The 41st National Organic Symposium starts 7 June, 2009, in Boulder at the CU campus. I’m trying to decide if I want to go bad enough to pay the admission price.  The registration is rather pricey- $400-425, depending on your membership status. The symposium features a lineup of some of organic chemistry’s top rock stars and illuminati.

The whole fandango begins with a homily by Bobby Grubbs on what else? Metathesis. Good lord. I don’t think I can bear to see it again. I wonder if he’ll disclose the patented art during his talk? (These guys never point out that the cool and useful stuff is tied up in claims!)

I popped into a few web sites of the various rock stars who will be presenting.
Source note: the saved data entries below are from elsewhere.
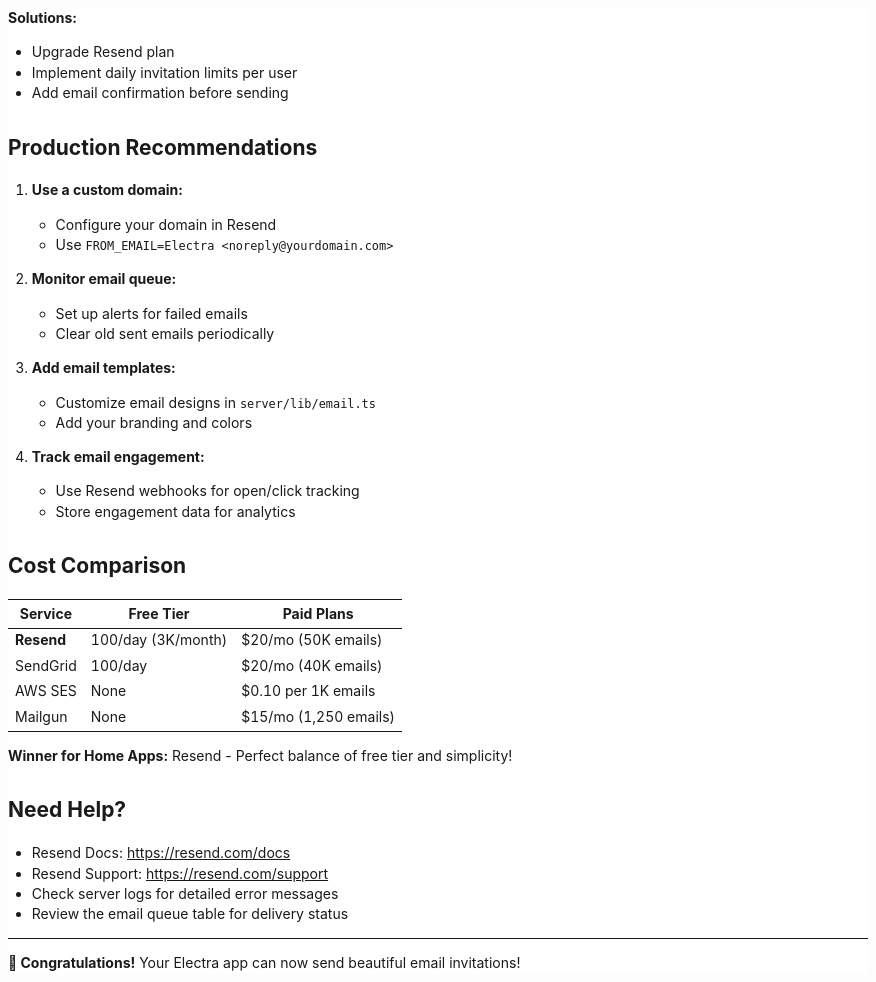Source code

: **Solutions:**
- Upgrade Resend plan
- Implement daily invitation limits per user
- Add email confirmation before sending

## Production Recommendations

1. **Use a custom domain:**
   - Configure your domain in Resend
   - Use `FROM_EMAIL=Electra <noreply@yourdomain.com>`

2. **Monitor email queue:**
   - Set up alerts for failed emails
   - Clear old sent emails periodically

3. **Add email templates:**
   - Customize email designs in `server/lib/email.ts`
   - Add your branding and colors

4. **Track email engagement:**
   - Use Resend webhooks for open/click tracking
   - Store engagement data for analytics

## Cost Comparison

| Service | Free Tier | Paid Plans |
|---------|-----------|------------|
| **Resend** | 100/day (3K/month) | $20/mo (50K emails) |
| SendGrid | 100/day | $20/mo (40K emails) |
| AWS SES | None | $0.10 per 1K emails |
| Mailgun | None | $15/mo (1,250 emails) |

**Winner for Home Apps:** Resend - Perfect balance of free tier and simplicity!

## Need Help?

- Resend Docs: https://resend.com/docs
- Resend Support: https://resend.com/support
- Check server logs for detailed error messages
- Review the email queue table for delivery status

---

**🎉 Congratulations!** Your Electra app can now send beautiful email invitations!
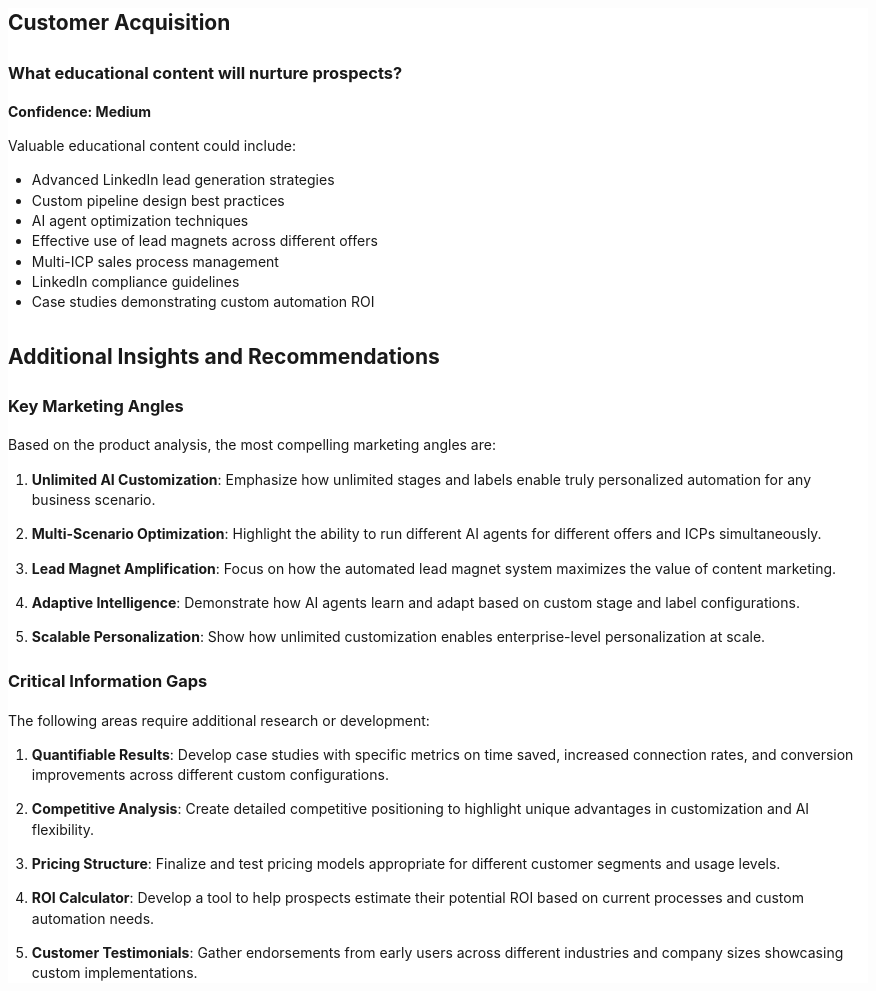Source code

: ## Customer Acquisition

### What educational content will nurture prospects?
**Confidence: Medium**

Valuable educational content could include:

- Advanced LinkedIn lead generation strategies
- Custom pipeline design best practices
- AI agent optimization techniques
- Effective use of lead magnets across different offers
- Multi-ICP sales process management
- LinkedIn compliance guidelines
- Case studies demonstrating custom automation ROI

## Additional Insights and Recommendations

### Key Marketing Angles

Based on the product analysis, the most compelling marketing angles are:

1. **Unlimited AI Customization**: Emphasize how unlimited stages and labels enable truly personalized automation for any business scenario.

2. **Multi-Scenario Optimization**: Highlight the ability to run different AI agents for different offers and ICPs simultaneously.

3. **Lead Magnet Amplification**: Focus on how the automated lead magnet system maximizes the value of content marketing.

4. **Adaptive Intelligence**: Demonstrate how AI agents learn and adapt based on custom stage and label configurations.

5. **Scalable Personalization**: Show how unlimited customization enables enterprise-level personalization at scale.

### Critical Information Gaps

The following areas require additional research or development:

1. **Quantifiable Results**: Develop case studies with specific metrics on time saved, increased connection rates, and conversion improvements across different custom configurations.

2. **Competitive Analysis**: Create detailed competitive positioning to highlight unique advantages in customization and AI flexibility.

3. **Pricing Structure**: Finalize and test pricing models appropriate for different customer segments and usage levels.

4. **ROI Calculator**: Develop a tool to help prospects estimate their potential ROI based on current processes and custom automation needs.

5. **Customer Testimonials**: Gather endorsements from early users across different industries and company sizes showcasing custom implementations.
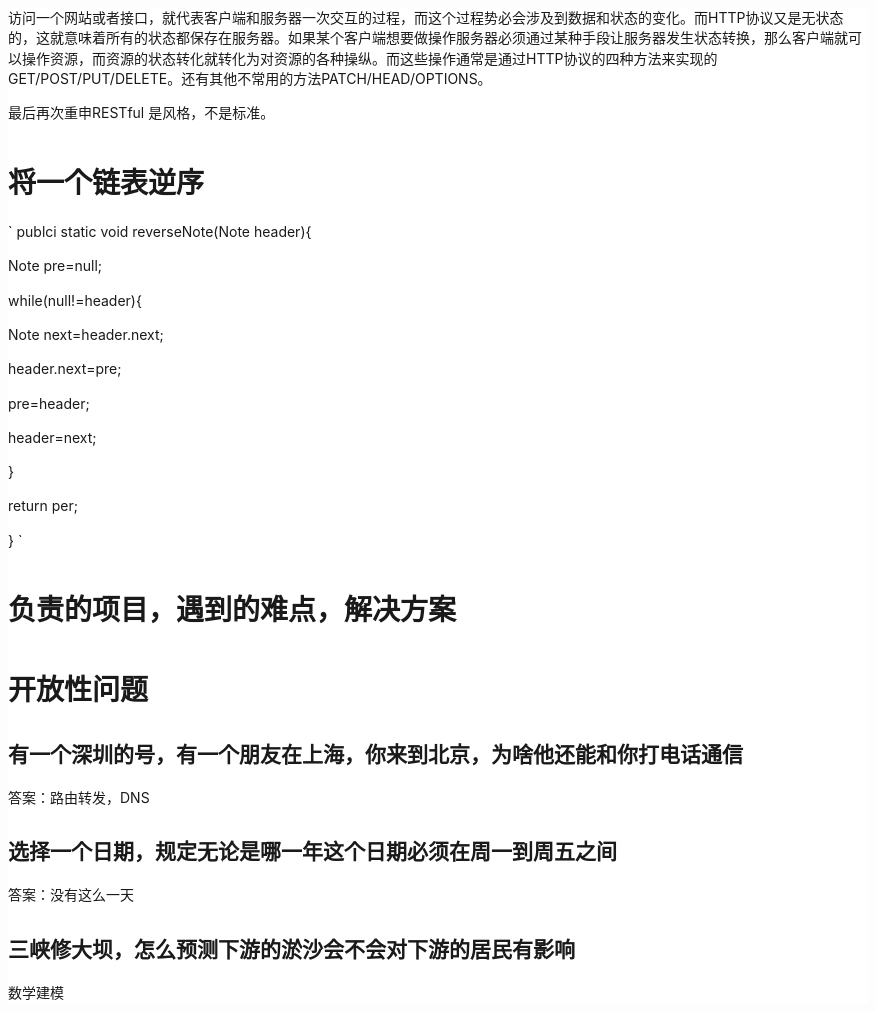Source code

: 访问一个网站或者接口，就代表客户端和服务器一次交互的过程，而这个过程势必会涉及到数据和状态的变化。而HTTP协议又是无状态的，这就意味着所有的状态都保存在服务器。如果某个客户端想要做操作服务器必须通过某种手段让服务器发生状态转换，那么客户端就可以操作资源，而资源的状态转化就转化为对资源的各种操纵。而这些操作通常是通过HTTP协议的四种方法来实现的GET/POST/PUT/DELETE。还有其他不常用的方法PATCH/HEAD/OPTIONS。

最后再次重申RESTful 是风格，不是标准。


# 将一个链表逆序

`
publci static void reverseNote(Note header){

 Note pre=null;

 while(null!=header){

 Note next=header.next;

 header.next=pre;

 pre=header;

 header=next;

 }

 return per;

}
`

# 负责的项目，遇到的难点，解决方案

# 开放性问题

## 有一个深圳的号，有一个朋友在上海，你来到北京，为啥他还能和你打电话通信

答案：路由转发，DNS

## 选择一个日期，规定无论是哪一年这个日期必须在周一到周五之间

答案：没有这么一天

## 三峡修大坝，怎么预测下游的淤沙会不会对下游的居民有影响

数学建模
I noticed that Dale Boger is selling his lecture notes on-line for US$120 for a CD.  Fancy that.

Apparently, he is still working on Vinca alkaloids. Buried in the Boger website is a graphic showing the various and complex compounds that his groups have prepared. It is pretty amazing, really. But it is as much an indication of what generous funding and hordes of rabid post-docs and grad students can provide as anything else. Boger is listed as an inventor on 25 US patents (with Scripps as assignee) by my count. Scripps owns a bunch of Boger technology. I wonder if any of it is commercialized? I don’t know the guy, so I don’t want to be too obnoxious here.

If an advisor is patenting the work that a student is doing for her/his dissertation, how do they manage the notebooks (i.e., disclosures) and the meetings with the students committee? If the student is helping to develop IP for someone else, are they decently paid for it? Does the student have multiple notebooks for confidential and “public domain” work? What kinds of liability does a student have in terms of proprietary information after they graduate? Lots of sticky issues for a fresh graduate.